Bridget is moving her chair because Boots became a bit too overbearing. Moving our chair resembles another horse walking away to gain more personal space. It is an alternative to asking the horse to step back using the swishies.
- Be prepared to move your chair if the horse gets overbearing.
- When you sit down, put your chair side-on to the horse. Try to not stare directly at him.
- Be ready to defend your bubble with your assertive (not aggressive striking out) body language and your swishies as necessary to stay safe. Being with a horse requires that our risk management radar is always on.
- Be ready to notice when your pushy horse is standing back politely. Casually stand up, get a treat from where you stashed them and walk over to him to give it to him, then go sit down again. He might follow you right back to your chair and give you another opportunity to ask him to stand back politely.
- At first expect only a few seconds of politeness, then gradually ask him to wait longer and longer before you fetch the treat (or click&treat if you are a clicker trainer). Watch for signs that he is relaxing while standing away from you (sighing, licking, chewing, head shaking, head lowering, cocked hind leg, relaxed tail, relaxed ears, soft eyes).
The Shy, Anxious, Flighty, Timid or Suspicious Horse
Sharing time and space while the horse eats hay. This distance may be too close for some horses, so we need to experiment to find the distance at which the horse can eat without anxiety. Gradually, over time, we reduce the distance. At first, we may need to sit on the far side of the fence.
- If you feed hay, sit (on a raised surface is safer than sitting on the ground) in the horse’s vicinity – far enough away so he is able to eat his hay without anxiety. Alternatively, if the horse is grazing, take a chair to sit at a distance he finds acceptable.
- Once the horse can relax while you share his space, put out a familiar feed dish at a distance that the horse seems to feel comfortable with.
- When you notice him glancing at you, walk to his dish and drop in a bit of something he especially likes to eat. Then return to your chair and wait for him to make the discovery in the dish.
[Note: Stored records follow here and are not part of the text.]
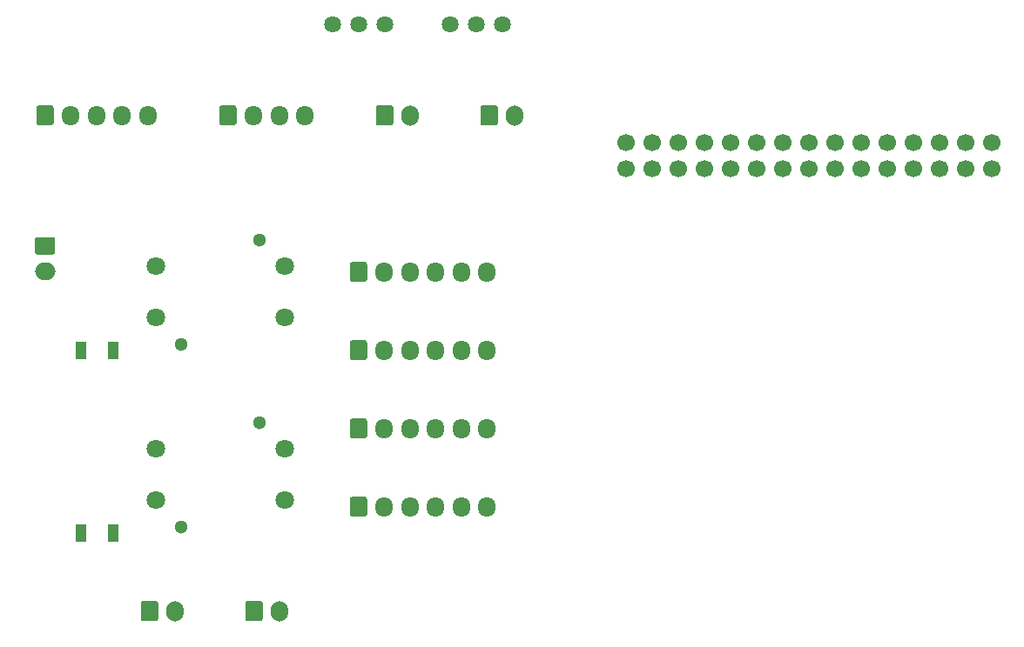
<source format=gts>
%TF.GenerationSoftware,KiCad,Pcbnew,(5.1.8)-1*%
%TF.CreationDate,2021-03-06T21:29:21+09:00*%
%TF.ProjectId,sub_bord,7375625f-626f-4726-942e-6b696361645f,rev?*%
%TF.SameCoordinates,PX9896800PY660b0c0*%
%TF.FileFunction,Soldermask,Top*%
%TF.FilePolarity,Negative*%
%FSLAX46Y46*%
G04 Gerber Fmt 4.6, Leading zero omitted, Abs format (unit mm)*
G04 Created by KiCad (PCBNEW (5.1.8)-1) date 2021-03-06 21:29:21*
%MOMM*%
%LPD*%
G01*
G04 APERTURE LIST*
%ADD10O,1.700000X1.950000*%
%ADD11O,1.700000X2.000000*%
%ADD12O,2.000000X1.700000*%
%ADD13R,1.050000X1.800000*%
%ADD14C,1.800000*%
%ADD15C,1.300000*%
%ADD16C,1.635000*%
%ADD17C,1.700000*%
G04 APERTURE END LIST*
%TO.C,J2*%
G36*
G01*
X22030000Y52935000D02*
X22030000Y54385000D01*
G75*
G02*
X22280000Y54635000I250000J0D01*
G01*
X23480000Y54635000D01*
G75*
G02*
X23730000Y54385000I0J-250000D01*
G01*
X23730000Y52935000D01*
G75*
G02*
X23480000Y52685000I-250000J0D01*
G01*
X22280000Y52685000D01*
G75*
G02*
X22030000Y52935000I0J250000D01*
G01*
G37*
D10*
X25380000Y53660000D03*
X27880000Y53660000D03*
X30380000Y53660000D03*
%TD*%
%TO.C,J3*%
X48080000Y15560000D03*
X45580000Y15560000D03*
X43080000Y15560000D03*
X40580000Y15560000D03*
X38080000Y15560000D03*
G36*
G01*
X34730000Y14835000D02*
X34730000Y16285000D01*
G75*
G02*
X34980000Y16535000I250000J0D01*
G01*
X36180000Y16535000D01*
G75*
G02*
X36430000Y16285000I0J-250000D01*
G01*
X36430000Y14835000D01*
G75*
G02*
X36180000Y14585000I-250000J0D01*
G01*
X34980000Y14585000D01*
G75*
G02*
X34730000Y14835000I0J250000D01*
G01*
G37*
%TD*%
%TO.C,J4*%
G36*
G01*
X34730000Y22455000D02*
X34730000Y23905000D01*
G75*
G02*
X34980000Y24155000I250000J0D01*
G01*
X36180000Y24155000D01*
G75*
G02*
X36430000Y23905000I0J-250000D01*
G01*
X36430000Y22455000D01*
G75*
G02*
X36180000Y22205000I-250000J0D01*
G01*
X34980000Y22205000D01*
G75*
G02*
X34730000Y22455000I0J250000D01*
G01*
G37*
X38080000Y23180000D03*
X40580000Y23180000D03*
X43080000Y23180000D03*
X45580000Y23180000D03*
X48080000Y23180000D03*
%TD*%
%TO.C,J5*%
X48080000Y30800000D03*
X45580000Y30800000D03*
X43080000Y30800000D03*
X40580000Y30800000D03*
X38080000Y30800000D03*
G36*
G01*
X34730000Y30075000D02*
X34730000Y31525000D01*
G75*
G02*
X34980000Y31775000I250000J0D01*
G01*
X36180000Y31775000D01*
G75*
G02*
X36430000Y31525000I0J-250000D01*
G01*
X36430000Y30075000D01*
G75*
G02*
X36180000Y29825000I-250000J0D01*
G01*
X34980000Y29825000D01*
G75*
G02*
X34730000Y30075000I0J250000D01*
G01*
G37*
%TD*%
%TO.C,J6*%
G36*
G01*
X34730000Y37695000D02*
X34730000Y39145000D01*
G75*
G02*
X34980000Y39395000I250000J0D01*
G01*
X36180000Y39395000D01*
G75*
G02*
X36430000Y39145000I0J-250000D01*
G01*
X36430000Y37695000D01*
G75*
G02*
X36180000Y37445000I-250000J0D01*
G01*
X34980000Y37445000D01*
G75*
G02*
X34730000Y37695000I0J250000D01*
G01*
G37*
X38080000Y38420000D03*
X40580000Y38420000D03*
X43080000Y38420000D03*
X45580000Y38420000D03*
X48080000Y38420000D03*
%TD*%
%TO.C,J7*%
G36*
G01*
X37270000Y52910000D02*
X37270000Y54410000D01*
G75*
G02*
X37520000Y54660000I250000J0D01*
G01*
X38720000Y54660000D01*
G75*
G02*
X38970000Y54410000I0J-250000D01*
G01*
X38970000Y52910000D01*
G75*
G02*
X38720000Y52660000I-250000J0D01*
G01*
X37520000Y52660000D01*
G75*
G02*
X37270000Y52910000I0J250000D01*
G01*
G37*
D11*
X40620000Y53660000D03*
%TD*%
%TO.C,J8*%
X17760000Y5400000D03*
G36*
G01*
X14410000Y4650000D02*
X14410000Y6150000D01*
G75*
G02*
X14660000Y6400000I250000J0D01*
G01*
X15860000Y6400000D01*
G75*
G02*
X16110000Y6150000I0J-250000D01*
G01*
X16110000Y4650000D01*
G75*
G02*
X15860000Y4400000I-250000J0D01*
G01*
X14660000Y4400000D01*
G75*
G02*
X14410000Y4650000I0J250000D01*
G01*
G37*
%TD*%
%TO.C,J9*%
G36*
G01*
X24570000Y4650000D02*
X24570000Y6150000D01*
G75*
G02*
X24820000Y6400000I250000J0D01*
G01*
X26020000Y6400000D01*
G75*
G02*
X26270000Y6150000I0J-250000D01*
G01*
X26270000Y4650000D01*
G75*
G02*
X26020000Y4400000I-250000J0D01*
G01*
X24820000Y4400000D01*
G75*
G02*
X24570000Y4650000I0J250000D01*
G01*
G37*
X27920000Y5400000D03*
%TD*%
D12*
%TO.C,J10*%
X5100000Y38460000D03*
G36*
G01*
X4350000Y41810000D02*
X5850000Y41810000D01*
G75*
G02*
X6100000Y41560000I0J-250000D01*
G01*
X6100000Y40360000D01*
G75*
G02*
X5850000Y40110000I-250000J0D01*
G01*
X4350000Y40110000D01*
G75*
G02*
X4100000Y40360000I0J250000D01*
G01*
X4100000Y41560000D01*
G75*
G02*
X4350000Y41810000I250000J0D01*
G01*
G37*
%TD*%
%TO.C,J11*%
G36*
G01*
X47430000Y52910000D02*
X47430000Y54410000D01*
G75*
G02*
X47680000Y54660000I250000J0D01*
G01*
X48880000Y54660000D01*
G75*
G02*
X49130000Y54410000I0J-250000D01*
G01*
X49130000Y52910000D01*
G75*
G02*
X48880000Y52660000I-250000J0D01*
G01*
X47680000Y52660000D01*
G75*
G02*
X47430000Y52910000I0J250000D01*
G01*
G37*
D11*
X50780000Y53660000D03*
%TD*%
D13*
%TO.C,R1*%
X11730000Y13020000D03*
X8630000Y13020000D03*
%TD*%
%TO.C,R2*%
X11730000Y30800000D03*
X8630000Y30800000D03*
%TD*%
D14*
%TO.C,S1*%
X15895000Y16195000D03*
X28395000Y16195000D03*
X15895000Y21195000D03*
X28395000Y21195000D03*
D15*
X18335000Y13615000D03*
X25955000Y23775000D03*
%TD*%
%TO.C,S2*%
X25955000Y41555000D03*
X18335000Y31395000D03*
D14*
X28395000Y38975000D03*
X15895000Y38975000D03*
X28395000Y33975000D03*
X15895000Y33975000D03*
%TD*%
D16*
%TO.C,S3*%
X38120000Y62550000D03*
X35580000Y62550000D03*
X33040000Y62550000D03*
%TD*%
%TO.C,S4*%
X44470000Y62550000D03*
X47010000Y62550000D03*
X49550000Y62550000D03*
%TD*%
D17*
%TO.C,U1*%
X97125000Y50990000D03*
X94585000Y50990000D03*
X92045000Y50990000D03*
X89505000Y50990000D03*
X86965000Y50990000D03*
X84425000Y50990000D03*
X81885000Y50990000D03*
X79345000Y50990000D03*
X76805000Y50990000D03*
X74265000Y50990000D03*
X71725000Y50990000D03*
X69185000Y50990000D03*
X66645000Y50990000D03*
X64105000Y50990000D03*
X61565000Y50990000D03*
X97125000Y48450000D03*
X94585000Y48450000D03*
X92045000Y48450000D03*
X89505000Y48450000D03*
X86965000Y48450000D03*
X84425000Y48450000D03*
X81885000Y48450000D03*
X79345000Y48450000D03*
X76805000Y48450000D03*
X74265000Y48450000D03*
X71725000Y48450000D03*
X69185000Y48450000D03*
X66645000Y48450000D03*
X64105000Y48450000D03*
X61565000Y48450000D03*
%TD*%
%TO.C,J1*%
G36*
G01*
X4250000Y52935000D02*
X4250000Y54385000D01*
G75*
G02*
X4500000Y54635000I250000J0D01*
G01*
X5700000Y54635000D01*
G75*
G02*
X5950000Y54385000I0J-250000D01*
G01*
X5950000Y52935000D01*
G75*
G02*
X5700000Y52685000I-250000J0D01*
G01*
X4500000Y52685000D01*
G75*
G02*
X4250000Y52935000I0J250000D01*
G01*
G37*
D10*
X7600000Y53660000D03*
X10100000Y53660000D03*
X12600000Y53660000D03*
X15100000Y53660000D03*
%TD*%
M02*

</source>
Watch him without staring at him. If you run out of time, leave the dish and food there for him to eventually find, unless, or course, another horse will gobble it up first.
- As the horse becomes more confident over multiple sessions, put the feed dish closer and closer to your chair. Look for signs of relaxation (sighing, licking, chewing, head shaking, head lowering, cocked hind leg, relaxed tail, relaxed ears, soft eyes) that let you know he is feeling okay with the situation.
- Success for both of you is when he will come and accept food out of the dish in your lap and eventually out of your hand. It could happen in a day or two or it could take a long series of short, frequent sessions.
- If the horse acts fearfully when his nose contacts a hand, you will need to put in extra thin slices such as hands resting on the side of the bucket, one hand in the bucket under the feed, hand full of feed raised up a bit inside the bucket, until eventually the horse becomes confident about eating from your hand.
- Going through the slices too fast is more of a problem than going a bit too slow. Stay with each increase in confident behavior for at least three, maybe up to ten repeated mini-sessions before asking for more.